The showdown congressional vote today on fast track trade authority is the lead all around. The New York Times says neither side has the upper hand. The Los Angeles Times says the vote will be a "cliffhanger." The Washington Post is more pessimistic, saying that pro forces have "hit a brick wall in their attempts to muster the votes." The Times notes the strange alliances forged by the bill, such as Clinton supporters Dick Armey and a former Bush White House lobbyist, not to mention Newt Gingrich.
The Times points out that many anti Democrats are mad at Clinton for his comment earlier this week suggesting that they were putting personal needs before the country's (and the paper implies that eventual presidential candidate Al Gore may ultimately pay the price for all this bad feeling). And yet much of the reportage describes how, at the eleventh hour, the White House is striving to meet those needs. Votes are being promised to the administration in return for pledges of campaign funds, and for assurances about vintners' and tobacco farmers' and peanut and citrus growers' rights, and those of cattle ranchers too. The Post notes a signal drawback of all this attention going to the last-minute pole sitters: those who took a stand early are pissed. "I should have held out for $1billion for wetlands restoration," says one such congressman.
Even though the run-up to the fast-track vote probably should be the lead today, the story fits a recent LAT trend that's worth noting: on Sundays, the paper has a weakness for leads straight out of the president's Saturday radio address, no matter how un-gripping the topic. No doubt because that sure simplifies the Saturday reporting--just turn on the radio and type.
Just wondering: Why didn't Bill Clinton's speech to a gay group--the first ever by a president--get on anybody's front page? (The WP puts it on p. A18.)
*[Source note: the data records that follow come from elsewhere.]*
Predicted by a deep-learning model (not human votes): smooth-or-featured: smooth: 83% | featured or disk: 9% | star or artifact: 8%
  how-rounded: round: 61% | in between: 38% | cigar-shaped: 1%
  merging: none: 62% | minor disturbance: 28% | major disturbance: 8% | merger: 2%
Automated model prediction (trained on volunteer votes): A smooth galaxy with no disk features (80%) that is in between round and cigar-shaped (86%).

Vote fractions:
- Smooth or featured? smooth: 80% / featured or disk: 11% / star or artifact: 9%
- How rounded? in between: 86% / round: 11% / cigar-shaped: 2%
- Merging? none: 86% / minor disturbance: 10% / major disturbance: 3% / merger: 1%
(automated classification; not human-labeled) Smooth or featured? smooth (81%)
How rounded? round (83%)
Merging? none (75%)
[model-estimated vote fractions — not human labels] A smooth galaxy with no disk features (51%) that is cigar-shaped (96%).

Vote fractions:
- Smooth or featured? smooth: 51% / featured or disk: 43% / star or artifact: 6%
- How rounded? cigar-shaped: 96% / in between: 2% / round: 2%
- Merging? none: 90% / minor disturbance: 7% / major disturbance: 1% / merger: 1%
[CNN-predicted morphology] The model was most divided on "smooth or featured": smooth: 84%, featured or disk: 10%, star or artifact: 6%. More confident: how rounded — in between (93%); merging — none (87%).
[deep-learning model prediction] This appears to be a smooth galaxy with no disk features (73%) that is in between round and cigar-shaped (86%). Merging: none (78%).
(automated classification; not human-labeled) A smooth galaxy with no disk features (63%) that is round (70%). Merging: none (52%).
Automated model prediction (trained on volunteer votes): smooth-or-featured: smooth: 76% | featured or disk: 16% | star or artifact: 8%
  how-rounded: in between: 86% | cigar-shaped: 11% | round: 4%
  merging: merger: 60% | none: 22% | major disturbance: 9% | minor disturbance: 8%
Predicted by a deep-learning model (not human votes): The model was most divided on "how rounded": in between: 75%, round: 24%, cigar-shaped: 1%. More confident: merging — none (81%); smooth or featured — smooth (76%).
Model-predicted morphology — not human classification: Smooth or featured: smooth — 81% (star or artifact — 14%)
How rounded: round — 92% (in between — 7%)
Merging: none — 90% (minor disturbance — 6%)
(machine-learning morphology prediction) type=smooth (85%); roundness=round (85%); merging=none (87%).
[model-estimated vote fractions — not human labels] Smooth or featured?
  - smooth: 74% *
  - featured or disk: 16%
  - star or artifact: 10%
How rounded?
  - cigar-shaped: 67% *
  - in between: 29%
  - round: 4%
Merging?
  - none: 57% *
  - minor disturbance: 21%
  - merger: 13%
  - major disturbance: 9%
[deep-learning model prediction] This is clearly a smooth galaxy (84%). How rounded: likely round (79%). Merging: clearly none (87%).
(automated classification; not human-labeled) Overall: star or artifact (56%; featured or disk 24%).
Seymour Hersh's about-to-be-released book on John Kennedy gets plenty of ink: front page at the LAT, a front-page "reefer" to a piece inside at the NYT, and a long inside piece at the WP. The overall point of the book is familiar--the NYT headline is "Book Depicts JFK as Reckless and Immoral"--but the details and sourcing are new. Although this book was said at one point to depend crucially on the recently discredited Kennedy papers, it's apparently still plenty lurid without them. Details the papers mention include: a) The Chicago mob's help in the 1960 election was secured in a JFK-Sam Giancana face-to-face meeting arranged by JFK's father; b) Evelyn Lincoln, JFK's personal secretary, tells Hersh that she knows the West Virginia election was "bought"; c) Four ex-Secret Service agents describe the large numbers of sex partners--many of them prostitutes--ushered into the White House and hotel rooms; d) General Dynamics was able to parlay its discovery of JFK's affair with Judith Campbell Exner into a huge fighter plane contract. Hersh even pulls in Nixon, mentioning that the Kennedy-era CIA discovered he had taken a $100,000 bribe.
Sleaze in high places seems to be the order of the day: the NYT runs an op-ed by historian Michael Beschloss about the pros and cons of Oval Office taping that includes a conversation between LBJ and Abe Fortas in which the married Fortas tells the president that he's out with a "beautiful lady in red" who's not his wife and that "We're doing good, and I'm going to try to do bad before the evening's over."